In the early 1940s, memory was only available up to a few bytes of space. One of the more significant signs of progress during this time was the invention of acoustic delay line memory. This technology enabled delay lines to store bits as sound waves in mercury, and quartz crystals to act as transducers to read and write bits. This process could store a few hundred thousand bits. In the late 1940s, nonvolatile memory began to be researched, and magnetic-core memory -- which enabled the recall of memory after a loss of power -- was created. By the 1950s, this technology had been improved and commercialized and led to the invention of PROM in 1956. Magnetic-core memory became so widespread that it was the main form of memory until the 1960s.

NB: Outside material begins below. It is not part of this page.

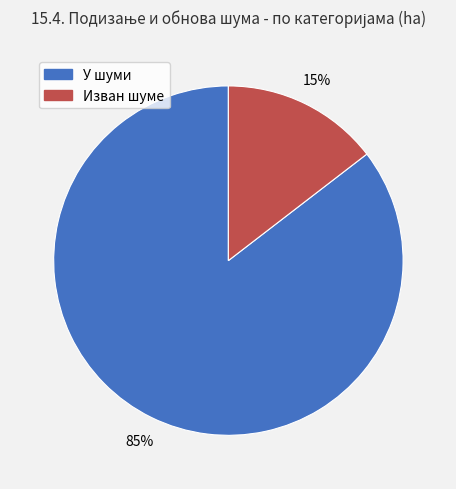

Does any single category account for the majority?

Yes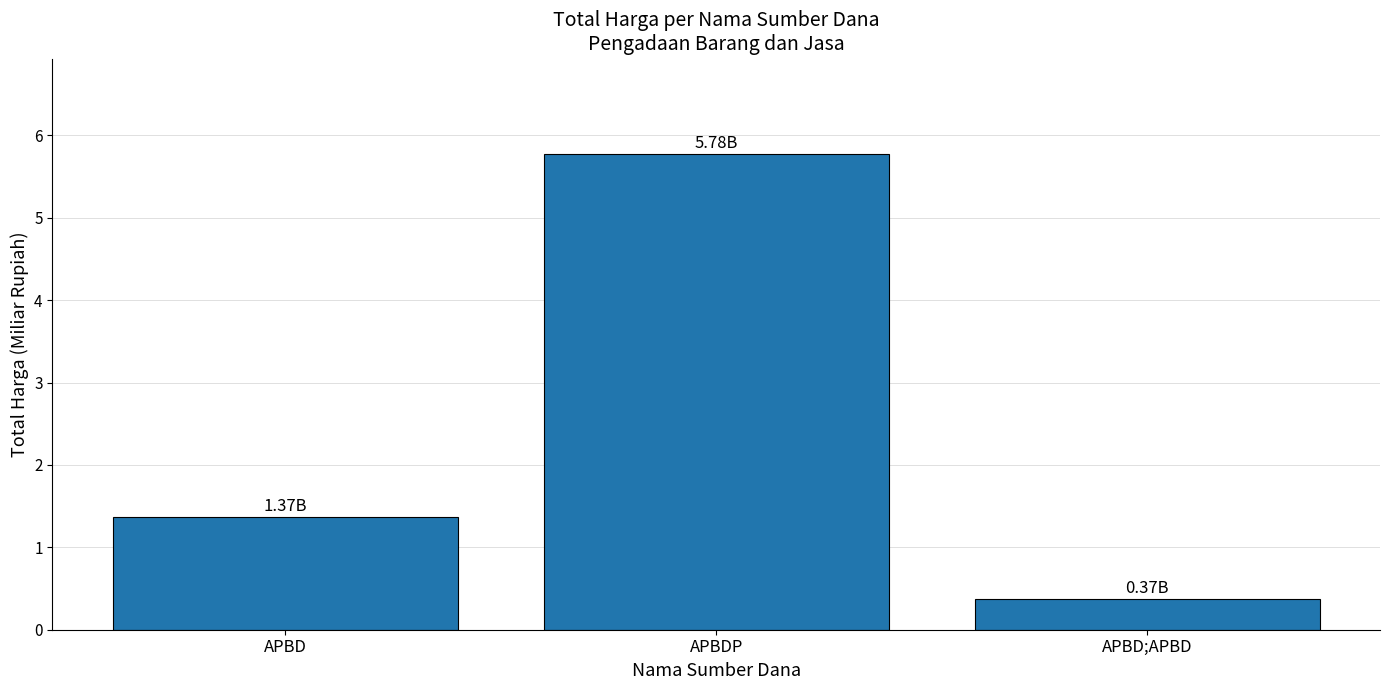

What is the approximate value at APBDP?

5.8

Metal-oxide-semiconductor field-effect transistors, also known as MOS semiconductor memory, was invented in 1959. This enabled the use of MOS transistors as elements for memory cell storage. MOS memory was cheaper and needed less power compared to magnetic-core memory. Bipolar memory, which used bipolar transistors, started being used in the early 1960s.

In 1961, Bob Norman proposed the concept of solid-state memory being used on an integrated circuit (IC) chip. IBM brought memory into the mainstream in 1965. However, users found solid-state memory to be too expensive to use at the time compared to other memory types. Other advancements during the early to mid-1960s were the invention of bipolar SRAM, Toshiba's introduction of DRAM in 1965 and the commercial use of SRAM in 1965. The single-transistor DRAM cell was developed in 1966, followed by a MOS semiconductor device used to create ROM in 1967. From 1968 to the early 1970s, N-type MOS (NMOS) memory also started to become popularized.

By the early 1970s, MOS-based memory started becoming much more widely used as a form of memory. In 1970, Intel had the first commercial DRAM IC chip. One year later, erasable PROM was developed and EEPROM was invented in 1972.